If there are no leaks, why would you need to bleed them annually? If it ain’t broke, don’t fix it!
 

Brendon@TBSM

Well-Known Member
If there are no leaks, why would you need to bleed them annually? If it ain’t broke, don’t fix it!
Just like Magura clutch systems on KTM/Husqvarna motorcycles, the fluid does age and require flushing to make sure the master cyl and slave operate correctly. Pretty normal stuff, maybe you could do it every couple years depending on use/weather. Harsher weather=more maintenance to ensure 100% function.
 

Brendon@TBSM

Well-Known Member
Most bicycles use a mineral oil based fluid, not the brake fluid motorcycles use, which breaks down pretty quickly in comparison.
Incorrect, Magura systems use mineral oil, just like in their bicycle product. Still requires flushing to ensure things work as they should.
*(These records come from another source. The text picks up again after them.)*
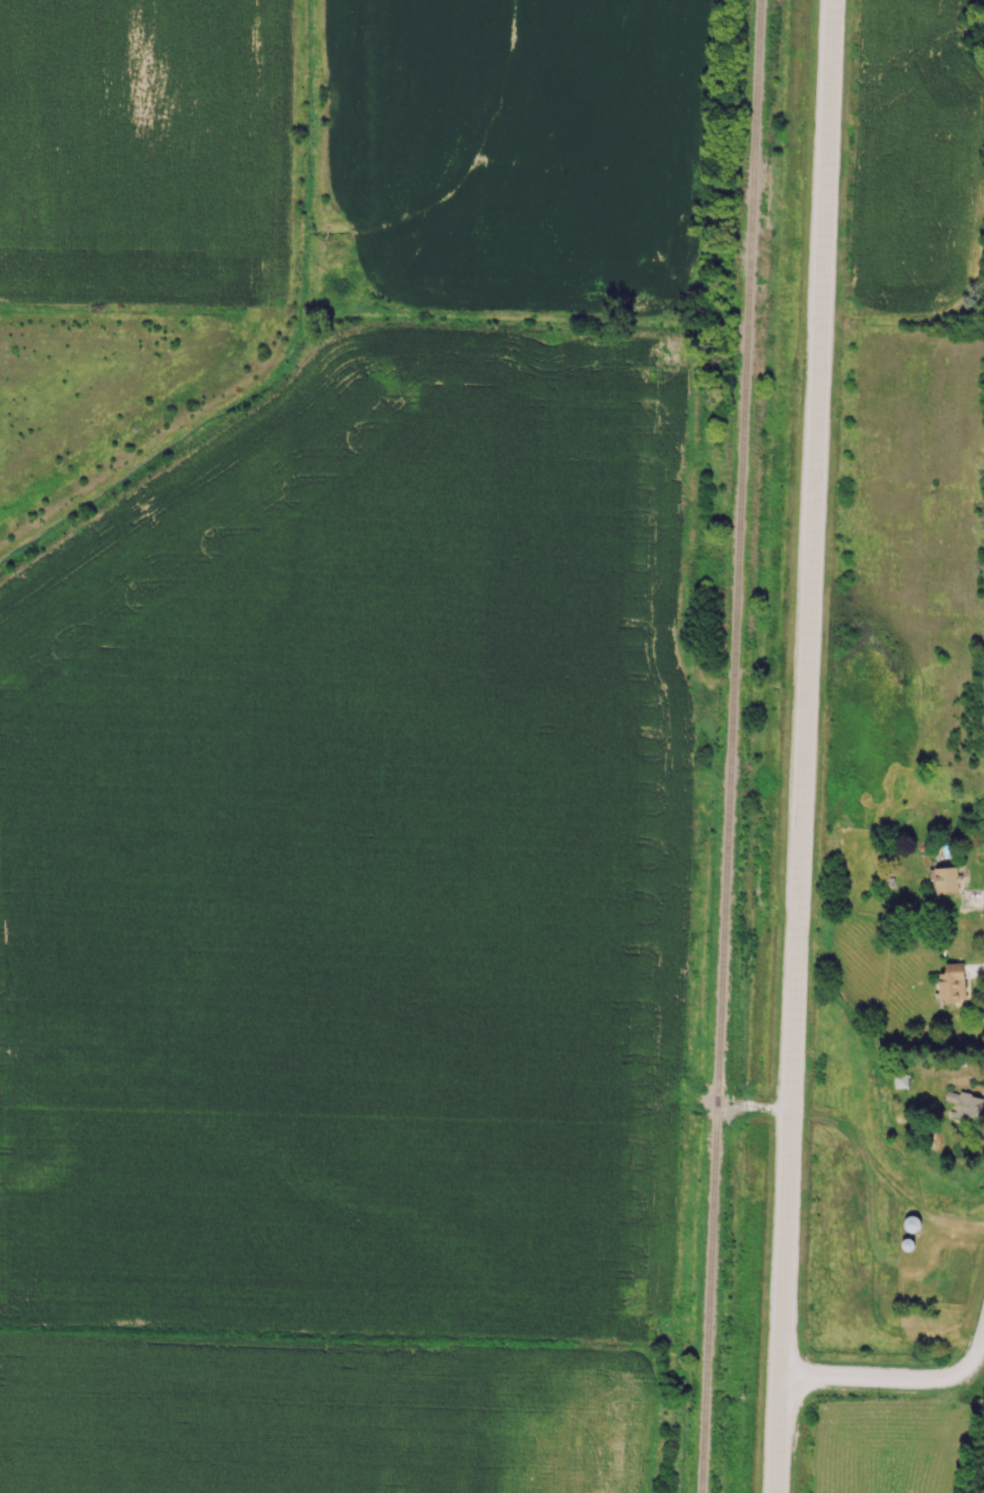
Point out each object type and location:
railway: (730, 746)
road: (797, 746)
building: (949, 881)
building: (955, 985)
building: (902, 1083)
building: (967, 1106)
building: (914, 1226)
road: (905, 1380)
Also, GuduUno, don't waste the money on fancy tubes, run those good Tannus liners and basic tubes, hard to beat that combo.
 

GuruUno

Well-Known Member
I have had zero issues with the OEM equipment, no flats, etc., however, I saw Stefan got those thorn-resistant tubes with his 2" tires, though it would the killer combo to keep it from any possible flats, etc.
 

Brendon@TBSM

Well-Known Member
I have had zero issues with the OEM equipment, no flats, etc., however, I saw Stefan got those thorn-resistant tubes with his 2" tires, though it would the killer combo to keep it from any possible flats, etc.
Fair, keep in mind flat tires are a fact of life and happen!

In my personal experience the thicker tubes never live up to the rep and the Tannus liners are the hot setup. Again, run what you have, see how it goes!